Open Knowledge Maps enables a diverse set of stakeholders to openly explore, discover, and make use of scientific content. Among our users are researchers, students, librarians, educators, science journalists and practitioners across all scientific disciplines and geographic regions. Last year alone, we served close to a million pages, and more than 200,000 knowledge maps have been created to date. Our service increases the visibility of content from a wide variety of sources such as academic repositories, funding organisations, research institutions, and publishers.
Ultimately, we want to enable our users to collaboratively edit the knowledge maps on our platform, transforming a closed, individual process to an open and collaborative one. By sharing the results of our discoveries, we can build on top of each other’s knowledge. This process will be augmented by our machine learning core and result in a large-scale system of open, interactive and interlinked knowledge maps for every research topic, every field and every discipline. Users will be able to explore the entirety of scientific knowledge within this system.
Ultimately, we want to enable our users to collaboratively edit the knowledge maps on our platform, transforming a closed, individual process to an open and collaborative one.
Discovery for an open science
Open Knowledge Maps is an open infrastructure based on the principles of open science: source code, content and data are shared under an open license. We are a building block of the open discovery infrastructure, with which we extensively collaborate. As a community-driven initiative, we develop our services in a participatory process together with our stakeholders. Our aim is to create an inclusive, sustainable and equitable infrastructure that can be used by anyone, independent of geography, age, or stakeholder group. We are conducting workshops to introduce potential users to the tool and help improve their discovery skills along the way. In our community program, the Enthusiasts program, we support power users and ambassadors to conduct workshops themselves and to give feedback from their community’s perspective.
Software and architecture
Head Start, the underlying software library, is an open-source knowledge mapping framework developed by the Open Knowledge Maps team. Head Start provides an interactive, web-based interface and comes with a backend that is capable of automatically producing knowledge maps from a variety of data, including text, metadata and references. Since 2016, we integrated a range of data sources from the Open Science ecosystem (BASE, PubMed, OpenAIRE, DOAJ, and PLOS) and created customized adaptations for diverse user requirements (our web service, VIPER, CRIS Vis, LinkedCat+).

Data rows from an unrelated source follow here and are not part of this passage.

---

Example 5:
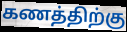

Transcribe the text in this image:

கணத்திற்கு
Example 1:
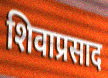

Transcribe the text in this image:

शिवाप्रसाद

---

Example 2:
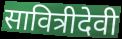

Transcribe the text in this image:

सावित्रीदेवी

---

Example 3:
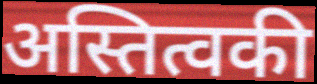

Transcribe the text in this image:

अस्तित्वकी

Head Start follows a client-server architecture with a user-facing search interface and map frontend based on JavaScript, a service and API layer based on Apache/PHP, a natural language processing/machine learning backend based on R, and an SQLite database for the persistence of map representations.
To create a knowledge map, we first retrieve the metadata of a set of documents from the respective database (e.g. the most relevant documents for a search term). Then, we compute the map representation in four steps:
- Documents are preprocessed by cleaning metadata like title, abstract, author, and journal by removing punctuation, filtering stopwords, transforming to lower-case and stemming.

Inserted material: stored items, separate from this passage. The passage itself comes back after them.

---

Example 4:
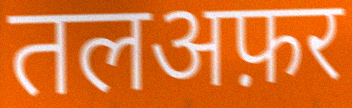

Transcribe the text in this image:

तलअफ़र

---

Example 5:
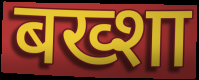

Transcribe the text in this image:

बख्शा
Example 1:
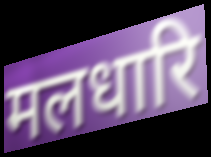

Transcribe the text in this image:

मलधारि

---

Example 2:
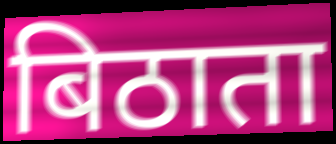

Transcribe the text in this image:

बिठाता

- The similarity of documents is then calculated based on the cosine-similarity of cleaned metadata.
- The documents are then clustered into groups with Ward’s method of minimum variance, and placed on the map with non-metric multidimensional scaling.
- Finally, clusters are labelled by taking the top three n-grams of keywords, weighted by Term Frequency - Inverse Document Frequency.
Using a unique map identifier generated from the search query, the search options and possibly other search parameters, a map representation can be retrieved from the server via the API and passed to the client. The client provides an interactive, web-based knowledge map based on D3.js, following Shneiderman's principle of "overview first, zoom and filter, then details-on-demand".
When presenting the knowledge map, the client first performs a force-directed layout optimization to reduce overlap and increase the distinction between clusters. Users can then explore the visualization using zoom, filters and an in-map text search. Every integration has optimized search, filter and exploration capabilities depending on the use cases and available metadata. The map is complemented by a synchronized list-based presentation. Once users have identified a document they are interested in, they can view the PDF within the same interface. For each PDF, we have integrated the open annotation service Hypothes.is.
For more information on Head Start and the technical aspects covered above, please refer to this paper.
Limits of the current architecture
The first iteration of the Head Start client was written in native JavaScript, and was built around the mediator design pattern. A mediator keeps track of the overall status of the visualization, for example, if and where the map is zoomed in, whether certain papers are to be hidden in bubbles according to the filter function in the list, or the state of third-party integrations such as Hypothes.is. The advantage of the mediator is that objects (for example bubbles or papers) do not interact directly with each other, so it is not necessary to define how one object interacts with every other object. Over time, however, the mediator has grown overly complex, making it difficult and error-prone, and limiting our ability to create new interactions or improve existing ones.
Our frontend framework has grown to the limits of complexity the original design can support. This impedes future development, and makes maintenance increasingly arduous. In addition, the complexity of the current system requires significant training, making it difficult to onboard new developers. The frontend requires a substantial upgrade to accommodate functionality crucial to fulfilling important use cases, such as integrating Open Knowledge Maps into user workflows, enabling future integrations (e.g. of dataset indices), and reaching our goal of a collaborative discovery environment. This need to upgrade our infrastructure has become a major stumbling block for our development.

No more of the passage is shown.